>> begin
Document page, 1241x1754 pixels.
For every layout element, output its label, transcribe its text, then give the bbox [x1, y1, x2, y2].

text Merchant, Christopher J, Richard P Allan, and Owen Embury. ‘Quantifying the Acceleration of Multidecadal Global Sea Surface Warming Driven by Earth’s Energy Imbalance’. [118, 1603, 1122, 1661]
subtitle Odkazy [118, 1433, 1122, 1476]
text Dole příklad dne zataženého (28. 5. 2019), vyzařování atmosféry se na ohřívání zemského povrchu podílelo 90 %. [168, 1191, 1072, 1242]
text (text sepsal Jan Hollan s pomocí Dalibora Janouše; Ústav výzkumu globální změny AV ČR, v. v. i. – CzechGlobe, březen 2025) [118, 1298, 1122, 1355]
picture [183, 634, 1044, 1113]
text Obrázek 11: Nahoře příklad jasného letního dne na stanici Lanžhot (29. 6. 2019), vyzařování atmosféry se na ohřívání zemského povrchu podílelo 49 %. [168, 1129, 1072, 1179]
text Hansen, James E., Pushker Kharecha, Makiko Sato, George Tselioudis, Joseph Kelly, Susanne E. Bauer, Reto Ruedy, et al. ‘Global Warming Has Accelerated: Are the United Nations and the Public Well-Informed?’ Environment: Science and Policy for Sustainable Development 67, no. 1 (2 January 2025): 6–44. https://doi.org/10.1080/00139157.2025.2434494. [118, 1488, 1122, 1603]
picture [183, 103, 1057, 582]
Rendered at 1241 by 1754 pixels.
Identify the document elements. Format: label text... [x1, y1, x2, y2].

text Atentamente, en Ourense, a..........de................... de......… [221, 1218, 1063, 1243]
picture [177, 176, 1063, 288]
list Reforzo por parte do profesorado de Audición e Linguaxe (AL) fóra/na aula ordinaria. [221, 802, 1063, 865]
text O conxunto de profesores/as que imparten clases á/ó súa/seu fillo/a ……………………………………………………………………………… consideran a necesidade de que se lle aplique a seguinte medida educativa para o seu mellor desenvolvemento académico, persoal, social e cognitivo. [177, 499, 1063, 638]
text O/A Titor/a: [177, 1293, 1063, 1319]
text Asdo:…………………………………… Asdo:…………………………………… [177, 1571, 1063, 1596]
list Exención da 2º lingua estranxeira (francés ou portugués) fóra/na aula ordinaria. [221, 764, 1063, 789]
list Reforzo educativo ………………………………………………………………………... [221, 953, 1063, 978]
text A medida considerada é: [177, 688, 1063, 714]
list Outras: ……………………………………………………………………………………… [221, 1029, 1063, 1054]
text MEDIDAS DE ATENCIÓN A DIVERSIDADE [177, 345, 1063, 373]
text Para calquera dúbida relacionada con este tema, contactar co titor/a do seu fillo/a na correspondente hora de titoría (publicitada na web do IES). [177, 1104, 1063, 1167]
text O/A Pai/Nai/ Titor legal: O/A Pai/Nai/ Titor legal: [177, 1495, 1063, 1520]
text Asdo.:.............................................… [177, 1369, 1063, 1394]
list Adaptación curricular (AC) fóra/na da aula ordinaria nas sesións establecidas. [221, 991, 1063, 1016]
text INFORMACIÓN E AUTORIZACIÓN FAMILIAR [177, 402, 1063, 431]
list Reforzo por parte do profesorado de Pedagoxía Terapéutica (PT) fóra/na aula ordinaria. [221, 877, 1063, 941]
>> end
_PROBLEM DETAILS:_ Can you copy every line of the material above, from start to finish, with nothing changed?

_TASK RESULT:_
Document page, 1241x1754 pixels.
For every layout element, output its label, transcribe its text, then give the bbox [x1, y1, x2, y2].

text Merchant, Christopher J, Richard P Allan, and Owen Embury. ‘Quantifying the Acceleration of Multidecadal Global Sea Surface Warming Driven by Earth’s Energy Imbalance’. [118, 1603, 1122, 1661]
subtitle Odkazy [118, 1433, 1122, 1476]
text Dole příklad dne zataženého (28. 5. 2019), vyzařování atmosféry se na ohřívání zemského povrchu podílelo 90 %. [168, 1191, 1072, 1242]
text (text sepsal Jan Hollan s pomocí Dalibora Janouše; Ústav výzkumu globální změny AV ČR, v. v. i. – CzechGlobe, březen 2025) [118, 1298, 1122, 1355]
picture [183, 634, 1044, 1113]
text Obrázek 11: Nahoře příklad jasného letního dne na stanici Lanžhot (29. 6. 2019), vyzařování atmosféry se na ohřívání zemského povrchu podílelo 49 %. [168, 1129, 1072, 1179]
text Hansen, James E., Pushker Kharecha, Makiko Sato, George Tselioudis, Joseph Kelly, Susanne E. Bauer, Reto Ruedy, et al. ‘Global Warming Has Accelerated: Are the United Nations and the Public Well-Informed?’ Environment: Science and Policy for Sustainable Development 67, no. 1 (2 January 2025): 6–44. https://doi.org/10.1080/00139157.2025.2434494. [118, 1488, 1122, 1603]
picture [183, 103, 1057, 582]
Rendered at 1241 by 1754 pixels.
Identify the document elements. Format: label text... [x1, y1, x2, y2].

text Atentamente, en Ourense, a..........de................... de......… [221, 1218, 1063, 1243]
picture [177, 176, 1063, 288]
list Reforzo por parte do profesorado de Audición e Linguaxe (AL) fóra/na aula ordinaria. [221, 802, 1063, 865]
text O conxunto de profesores/as que imparten clases á/ó súa/seu fillo/a ……………………………………………………………………………… consideran a necesidade de que se lle aplique a seguinte medida educativa para o seu mellor desenvolvemento académico, persoal, social e cognitivo. [177, 499, 1063, 638]
text O/A Titor/a: [177, 1293, 1063, 1319]
text Asdo:…………………………………… Asdo:…………………………………… [177, 1571, 1063, 1596]
list Exención da 2º lingua estranxeira (francés ou portugués) fóra/na aula ordinaria. [221, 764, 1063, 789]
list Reforzo educativo ………………………………………………………………………... [221, 953, 1063, 978]
text A medida considerada é: [177, 688, 1063, 714]
list Outras: ……………………………………………………………………………………… [221, 1029, 1063, 1054]
text MEDIDAS DE ATENCIÓN A DIVERSIDADE [177, 345, 1063, 373]
text Para calquera dúbida relacionada con este tema, contactar co titor/a do seu fillo/a na correspondente hora de titoría (publicitada na web do IES). [177, 1104, 1063, 1167]
text O/A Pai/Nai/ Titor legal: O/A Pai/Nai/ Titor legal: [177, 1495, 1063, 1520]
text Asdo.:.............................................… [177, 1369, 1063, 1394]
list Adaptación curricular (AC) fóra/na da aula ordinaria nas sesións establecidas. [221, 991, 1063, 1016]
text INFORMACIÓN E AUTORIZACIÓN FAMILIAR [177, 402, 1063, 431]
list Reforzo por parte do profesorado de Pedagoxía Terapéutica (PT) fóra/na aula ordinaria. [221, 877, 1063, 941]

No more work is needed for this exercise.